:: DOCUMENT EXCERPT ::
There is nothing outrageous here: the audience enjoyed de Filippo’s devices, which were often effective, and Rossini’s musical magic survived. That I personally would have preferred a staging more sensitive to the elegant and sentimental elements characteristic of this work is not an opinion that need be held by others. Were there not room for considerable interpretive latitude, performing Italian opera would be a dreary business. No, what outraged me about this production was a musical decision, taken with what the Italians would call leggerezza (insouciance), that contradicted much of what the Rossini Opera Festival had stood for over its twenty-year history. I had been engaged to prepare suggestions for variations and cadenzas for this production. When I arrived for the piano dress rehearsal, a week before the scheduled premiere, I discovered on the piano a concert aria Rossini had prepared for a Venetian patron, Filippo Grimani, probably in 1813, “Alle voci della gloria.” I knew the piece well, having prepared this very edition for Samuel Ramey to include in a CD of Rossini arias issued by Teldec in 1992.21 But what was “Alle voci della gloria” doing in a rehearsal for La scala di seta?
Apparently it had been decided to add it for Blansac, who doesn’t otherwise have a solo aria. While in the nineteenth century operatic scores were sometimes manipulated in performance, the work of the Fondazione Rossini and the Rossini Festival had been dedicated, in principle, to presenting Rossini’s operas as he conceived them, complete and intact. When he himself created multiple versions or introduced alternative arias, these were fair game, but other interpolations had been avoided. That rigor helped define the festival for two decades. I would not cry scandal if a theater in Reggio Emilia or Paris introduced an interpolation. An argument could even be made that the Rossini Festival should experiment with the whole problem of the arias early nineteenth-century singers carried around with them (figuratively—and sometimes literally—in their “trunks,” hencearie di baule) to insert in an opera when they felt their parts were too small or the original music wasn’t flashy enough. But that was a decision to take only after a careful assessment of its implications.22
In addition to the principle, there is the piece. “Alle voci della gloria” is an elaborate scena and aria written to a text from an opera seria, with a large orchestra, employing trumpets, trombones, and percussion, none of which appear in La scala di seta. It had been accommodated to its imposed home for Pesaro by omitting the scena and the first section of the aria. This left a truncated piece in two sections, a fragment of an aria that begins in one key and ends in another, very much contrary to Rossinian practice. The tune of the florid cabaletta, furthermore, is generic (example 1.3). It resembles many other Rossinian cabalettas, such as Rosina’s “Io sono docile” from her cavatina “Una voce poco fa” in Il barbiere di Siviglia. The addition also meant that there were now four consecutive arias, decidedly unbalancing the opera’s structure. And what was gained? An able but hardly stellar Blansac struggled through half a virtuoso piece he had no business singing, and de Filippo invented a superfluous situation in which Blansac filed through and tossed away what seemed to be snapshots of his earlier conquests. While we’re at it, why don’t we give an aria to Antonio in Le nozze di Figaro (it isn’t bad enough that Mozart gave arias to Marcellina and Basilio) or Jacquino in Fidelio or Fiorello in Il barbiere di Siviglia? Poor dears, the composers neglected them: we need to compensate for their oversight.
:::
:: INFORMATION SUPPLIED ::
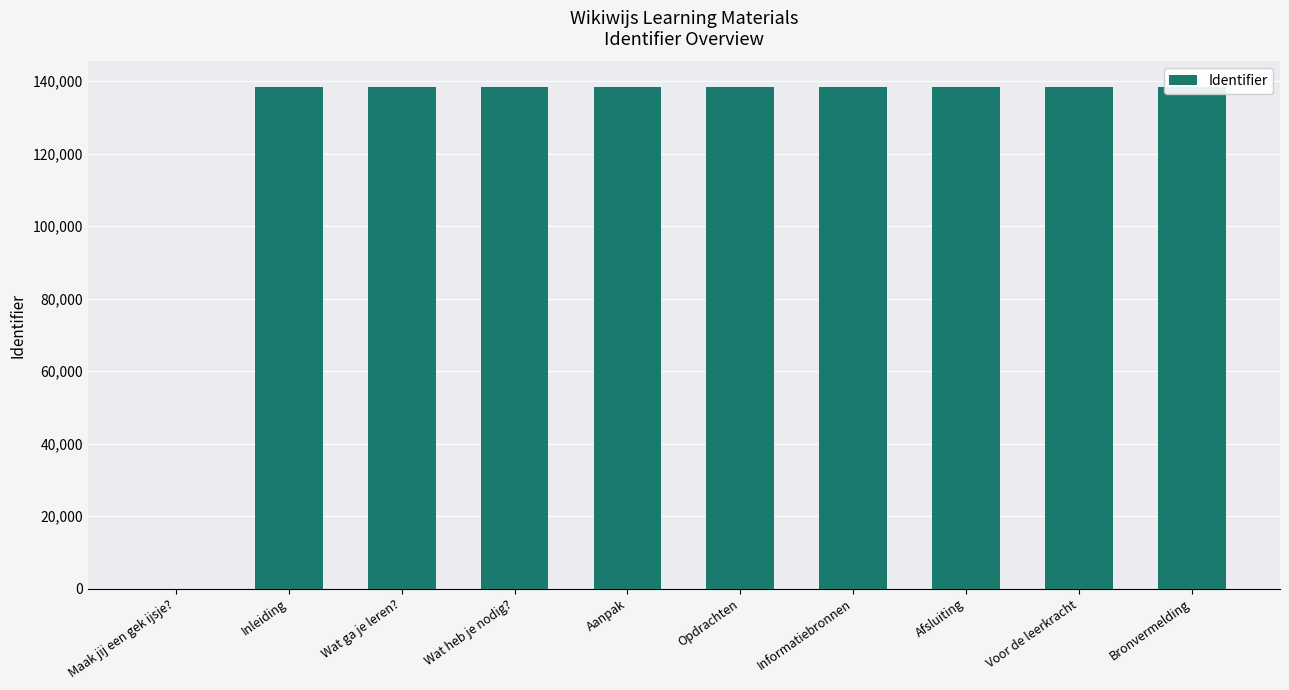

Does the chart contain stacked bars?

No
:::
[TASK DESCRIPTION]:
Using the essay on the Pesaro staging of La scala di seta, decide whether each statement agrees with it: (a) Rossini wrote "Alle voci della gloria" for a Venetian patron named Filippo Grimani; (b) the aria was added for Blansac, who otherwise has no solo aria; (c) for Pesaro, the scena was kept and only the final section of the aria was cut. Answer yes or no for each, and quote the deciding words.

[YOUR SOLUTION]:
(a) Yes: "a concert aria Rossini had prepared for a Venetian patron, Filippo Grimani, probably in 1813"
(b) Yes: "Apparently it had been decided to add it for Blansac, who doesn’t otherwise have a solo aria."
(c) No: "It had been accommodated to its imposed home for Pesaro by omitting the scena and the first section of the aria."